The expected answer holds every line from the first line of the data below through the line containing "41: (488, 139)", exactly as written, and no other line.

Items listed in a dataset
· · · · ·
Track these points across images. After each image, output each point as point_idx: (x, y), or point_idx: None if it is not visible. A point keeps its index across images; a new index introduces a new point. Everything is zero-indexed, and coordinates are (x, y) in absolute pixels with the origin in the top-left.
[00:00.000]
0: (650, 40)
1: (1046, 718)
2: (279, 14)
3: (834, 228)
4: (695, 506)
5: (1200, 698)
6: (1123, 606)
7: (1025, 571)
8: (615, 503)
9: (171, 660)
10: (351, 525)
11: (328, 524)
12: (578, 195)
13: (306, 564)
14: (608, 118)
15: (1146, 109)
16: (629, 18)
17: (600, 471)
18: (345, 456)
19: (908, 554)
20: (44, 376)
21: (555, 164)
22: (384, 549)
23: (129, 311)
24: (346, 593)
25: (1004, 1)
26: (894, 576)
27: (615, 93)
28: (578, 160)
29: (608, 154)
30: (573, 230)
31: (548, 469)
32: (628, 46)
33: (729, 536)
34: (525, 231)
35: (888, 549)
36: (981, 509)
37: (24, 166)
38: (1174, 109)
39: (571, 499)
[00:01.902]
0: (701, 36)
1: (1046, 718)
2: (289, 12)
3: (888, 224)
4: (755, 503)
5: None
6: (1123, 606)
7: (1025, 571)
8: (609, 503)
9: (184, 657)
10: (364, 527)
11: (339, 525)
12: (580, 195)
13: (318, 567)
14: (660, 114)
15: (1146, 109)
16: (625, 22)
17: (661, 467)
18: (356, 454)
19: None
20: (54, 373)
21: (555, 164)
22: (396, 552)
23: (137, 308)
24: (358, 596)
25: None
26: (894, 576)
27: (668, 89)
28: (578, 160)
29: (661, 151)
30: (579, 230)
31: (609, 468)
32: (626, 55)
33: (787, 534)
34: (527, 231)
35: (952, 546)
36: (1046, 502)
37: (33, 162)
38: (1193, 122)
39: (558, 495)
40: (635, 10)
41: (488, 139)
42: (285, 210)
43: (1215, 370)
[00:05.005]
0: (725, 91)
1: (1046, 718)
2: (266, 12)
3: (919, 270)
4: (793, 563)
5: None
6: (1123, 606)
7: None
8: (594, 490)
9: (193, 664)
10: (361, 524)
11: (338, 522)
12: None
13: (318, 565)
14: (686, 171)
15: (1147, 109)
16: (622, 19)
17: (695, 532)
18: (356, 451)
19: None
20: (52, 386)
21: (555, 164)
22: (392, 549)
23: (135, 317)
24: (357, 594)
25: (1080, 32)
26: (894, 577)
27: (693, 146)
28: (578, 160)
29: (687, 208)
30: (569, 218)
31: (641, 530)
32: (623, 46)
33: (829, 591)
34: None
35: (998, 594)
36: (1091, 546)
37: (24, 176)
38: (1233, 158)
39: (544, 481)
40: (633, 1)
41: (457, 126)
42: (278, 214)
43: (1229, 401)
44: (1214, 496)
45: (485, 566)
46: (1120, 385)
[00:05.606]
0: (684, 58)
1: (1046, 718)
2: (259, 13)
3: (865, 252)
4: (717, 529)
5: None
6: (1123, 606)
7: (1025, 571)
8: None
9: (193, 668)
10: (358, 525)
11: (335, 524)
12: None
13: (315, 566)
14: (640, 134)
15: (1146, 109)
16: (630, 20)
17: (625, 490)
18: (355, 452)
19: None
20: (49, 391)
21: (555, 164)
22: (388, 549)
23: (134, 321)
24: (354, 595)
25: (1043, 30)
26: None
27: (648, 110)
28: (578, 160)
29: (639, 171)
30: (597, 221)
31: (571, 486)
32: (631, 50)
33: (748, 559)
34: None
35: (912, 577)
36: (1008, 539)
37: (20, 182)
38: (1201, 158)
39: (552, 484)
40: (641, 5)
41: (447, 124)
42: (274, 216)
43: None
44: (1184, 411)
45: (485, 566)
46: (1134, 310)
· · · · ·
> **Response to the exercise**
Track these points across images. After each image, output each point as point_idx: (x, y), or point_idx: None if it is not visible. A point keeps its index across images; a new index introduces a new point. Everything is zero-indexed, and coordinates are (x, y) in absolute pixels with the origin in the top-left.
[00:00.000]
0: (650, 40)
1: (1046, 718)
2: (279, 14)
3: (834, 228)
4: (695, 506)
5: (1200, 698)
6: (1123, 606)
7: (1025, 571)
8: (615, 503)
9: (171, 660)
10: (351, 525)
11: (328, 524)
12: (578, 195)
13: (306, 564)
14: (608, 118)
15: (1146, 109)
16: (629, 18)
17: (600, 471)
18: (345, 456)
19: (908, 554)
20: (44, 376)
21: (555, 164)
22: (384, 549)
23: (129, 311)
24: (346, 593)
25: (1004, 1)
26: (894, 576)
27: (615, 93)
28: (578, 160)
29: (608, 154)
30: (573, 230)
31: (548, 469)
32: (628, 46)
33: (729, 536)
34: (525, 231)
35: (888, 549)
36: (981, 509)
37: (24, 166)
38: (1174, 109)
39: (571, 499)
[00:01.902]
0: (701, 36)
1: (1046, 718)
2: (289, 12)
3: (888, 224)
4: (755, 503)
5: None
6: (1123, 606)
7: (1025, 571)
8: (609, 503)
9: (184, 657)
10: (364, 527)
11: (339, 525)
12: (580, 195)
13: (318, 567)
14: (660, 114)
15: (1146, 109)
16: (625, 22)
17: (661, 467)
18: (356, 454)
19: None
20: (54, 373)
21: (555, 164)
22: (396, 552)
23: (137, 308)
24: (358, 596)
25: None
26: (894, 576)
27: (668, 89)
28: (578, 160)
29: (661, 151)
30: (579, 230)
31: (609, 468)
32: (626, 55)
33: (787, 534)
34: (527, 231)
35: (952, 546)
36: (1046, 502)
37: (33, 162)
38: (1193, 122)
39: (558, 495)
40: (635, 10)
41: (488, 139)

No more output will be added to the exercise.